Baking soda and vinegar are amongst the most lauded DIY cleaning products, and their effects are just as useful on clothing. They both do a marvelous job at removing stains, eliminating odors, and softening and brightening clothes.
When using vinegar or baking soda, the general rule is to pour in ½ a cup to a full cup (250 to 500 ml).
Also, if you’re wondering whether you can use baking soda and vinegar together in the washing machine, 21 Oak suggests choosing one of the two or using them at different times in the wash cycle. This is because baking soda and vinegar have different ph levels that can offset each other, losing the advantages of both.
Therefore, go for one ingredient, or use baking soda in the wash cycle and vinegar during the rinse cycle.
It’s also worth noting that baking soda and vinegar are less likely to create excess suds, unlike dish soap.

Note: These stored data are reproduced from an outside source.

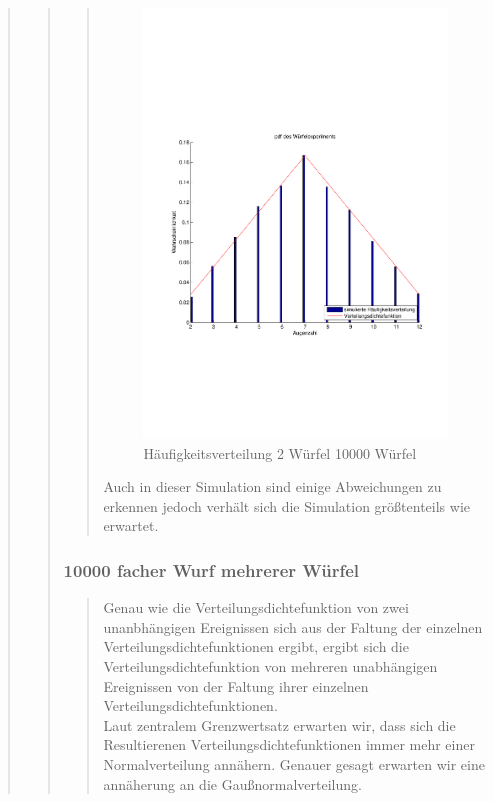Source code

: \begin{quote}
\begin{quote}
\begin{quote}
                \begin{figure}[H] \centering
                    \includegraphics[scale=0.5, trim = 2cm 6.5cm 1.5cm 8.5cm, clip]{./Bilder/2wuerfelpdf}
                        \caption{Häufigkeitsverteilung 2 Würfel 10000 Würfel}
                \end{figure}
            
            Auch in dieser Simulation sind einige Abweichungen zu erkennen jedoch verhält sich die Simulation
            größtenteils wie erwartet.\\       
        \end{quote}
        
        \subsubsection{10000 facher Wurf mehrerer Würfel}
		\begin{quote}
			Genau wie die Verteilungsdichtefunktion von zwei unanbhängigen Ereignissen sich aus der Faltung der einzelnen
			Verteilungsdichtefunktionen ergibt, ergibt sich die Verteilungsdichtefunktion von mehreren unabhängigen Ereignissen
			von der Faltung ihrer einzelnen Verteilungsdichtefunktionen.\\
			Laut zentralem Grenzwertsatz erwarten wir, dass sich die Resultierenen Verteilungsdichtefunktionen immer mehr einer
			Normalverteilung annähern. Genauer gesagt erwarten wir eine annäherung an die Gaußnormalverteilung.


\end{quote}
\end{quote}
\end{quote}
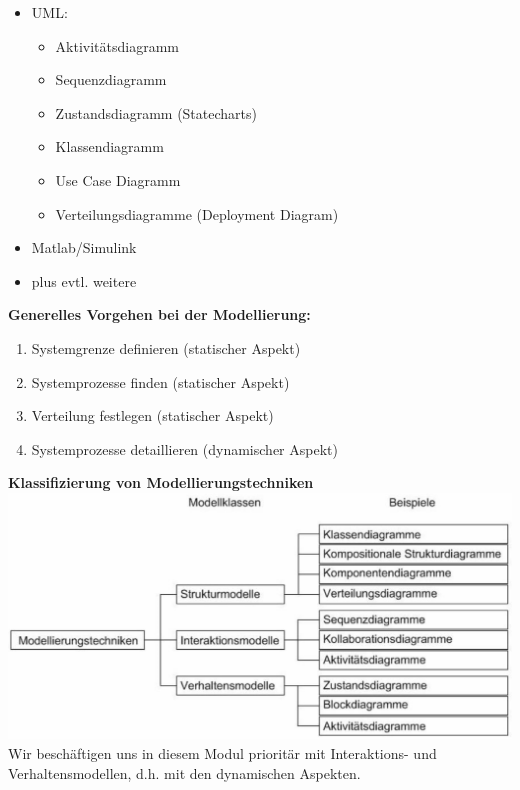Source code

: \begin{multicols}{2}
	\begin{itemize}
		\item UML:
		\begin{itemize}
			\item Aktivitätsdiagramm
			\item Sequenzdiagramm
			\item Zustandsdiagramm (Statecharts)
			\item Klassendiagramm
			\item Use Case Diagramm
			\item Verteilungsdiagramme (Deployment Diagram)
		\end{itemize}
		\item Matlab/Simulink
		\item plus evtl. weitere
	\end{itemize}
	\vfill\null
	\columnbreak

	\textbf{Generelles Vorgehen bei der Modellierung:}
	\begin{enumerate}
		\item Systemgrenze definieren (statischer Aspekt)
		\item Systemprozesse finden (statischer Aspekt)
		\item Verteilung festlegen (statischer Aspekt)
		\item Systemprozesse detaillieren (dynamischer Aspekt)
	\end{enumerate}

	\textbf{Klassifizierung von Modellierungstechniken}\\
	\includegraphics[width=\linewidth]{./images/Modellierung/klassifizierungModellierungstechniken}
	Wir beschäftigen uns in diesem Modul prioritär mit Interaktions- und Verhaltensmodellen, d.h. mit den dynamischen Aspekten.
\end{multicols}


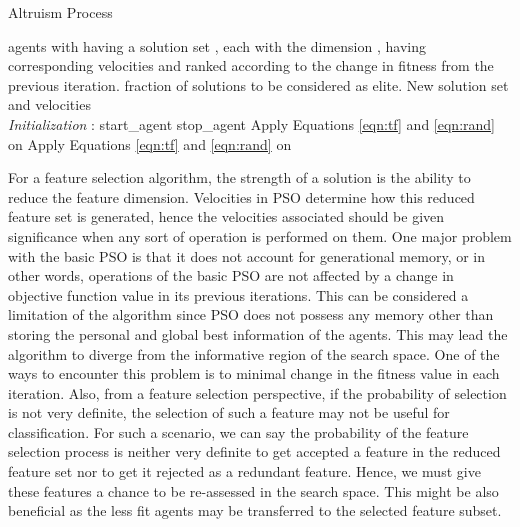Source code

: \documentclass[final,3p,times]{elsarticle}
\begin{document}
\begin{algorithm}[ht!]
      \caption{Altruism Process}
    \label{alg:altPSO}
     \begin{algorithmic}[1]
     \renewcommand{\algorithmicrequire}{\textbf{Input:}}
     \renewcommand{\algorithmicensure}{\textbf{Output:}}
     \REQUIRE  agents with having a solution set , each with the dimension , having corresponding velocities  and ranked according to the change in fitness from the previous iteration.  fraction of solutions to be considered as elite.
     \ENSURE  New solution set  and velocities 
     \\ \textit{Initialization} :
     \STATE start\_agent  
     \STATE stop\_agent  
        \STATE   
            \IF{}
                \IF{}
                \STATE  
                \STATE  
                \STATE  
                \STATE  Apply Equations \ref{eqn:tf} and \ref{eqn:rand} on 
                \ENDIF
            \ELSE
                \IF{}
                \STATE  
                \STATE  
                \STATE  
                \STATE  Apply Equations \ref{eqn:tf} and \ref{eqn:rand} on 
                \ENDIF
            \ENDIF
        \ENDFOR
    \ENDFOR
     \end{algorithmic} 

 \end{algorithm}
For a feature selection algorithm, the strength of a solution is the ability to reduce the feature dimension. Velocities in PSO determine how this reduced feature set is generated, hence the velocities associated should be given significance when any sort of {operation is performed on them.} One major problem with {the basic} PSO is that it does not account for generational memory, or in other words, operations of the basic PSO are not affected by a change in objective function value in its previous iterations. This can be considered a limitation of the algorithm since PSO does not possess any memory other than storing the personal and global best information of the agents. This may lead the algorithm to diverge from the informative region of the search space. One of the ways to encounter this problem is to minimal change {in} the fitness value in each iteration. {Also,} from a feature selection perspective, if the probability of selection is not very definite, the selection of such a feature may not be useful for classification. For such a scenario, we can say the probability of the feature selection {process} is {neither} very definite to get accepted a feature in the reduced feature set nor to get {it} rejected as a redundant feature. {Hence, we must} give these features a chance to be re-assessed in the search {space. This might }be also beneficial as the less fit agents may be transferred to the selected feature subset.
\end{document}
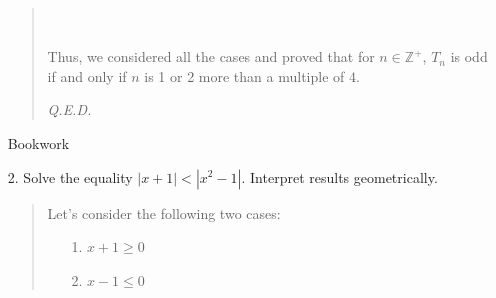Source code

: \documentclass[12pt, a4paper]{article}                      %
\newcommand{\intzp}{\mathbb{Z^+}}
\begin{document}
\begin{itemize}
\begin{quote}
\\\\
Thus, we considered all the cases and proved that for $n \in \intzp$, $T_n$ is odd if and only if $n$ is 1 or 2 more
than a multiple of $4$.
\begin{flushright}
\textit{Q.E.D.}
\end{flushright}
\end{quote}
\newpage
{\large Bookwork}
\item[2.]
Solve the equality $|x + 1| < |x^2 - 1|$. Interpret results geometrically.
\begin{quote}
Let's consider the following two cases:\\
\begin{itemize}
\item[1.]
$x + 1 \geq 0$
\item[2.]
$x - 1 \leq 0$
\\
\end{itemize}


\end{quote}
\end{itemize}
\end{document}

If you’d like more information on how to wash clothes without detergent, read my other article, Can You Wash Clothes Without Detergent?
Can I Mix Fabric Softener With Laundry Detergent?
Generally, fabric softener is added to laundry after the initial wash cycle. This is because pouring fabric softener onto your wet clothing during the rinse cycle ensures that the product sinks into the fabric without entirely washing away.
However, you might also wonder if mixing fabric softener with laundry detergent is okay.
You should not mix fabric softener with laundry detergent, as they can decrease the effectiveness of each other. They have different purposes, and the detergent may wash away the softener. Additionally, the softener can lower the cleaning ability of the detergent.
Therefore, it’s recommended that you use fabric softener and laundry detergent separately. Add laundry detergent during the wash cycle and softener in the rinse cycle to get soft, fresh-smelling clothes.
Although fabric softener can make your clothes come out of the drier feeling softer, smoother, and smelling great, it’s not a soap-based solution. As such, it doesn’t clean clothes in the same way as laundry detergent or plain soap.
However, if you run out of laundry detergent, you can use baking soda, powdered borax, or white vinegar in a pinch.
You can also use dish soap, but if you add too much, your washing machine could overflow with bubbles—so exercise caution!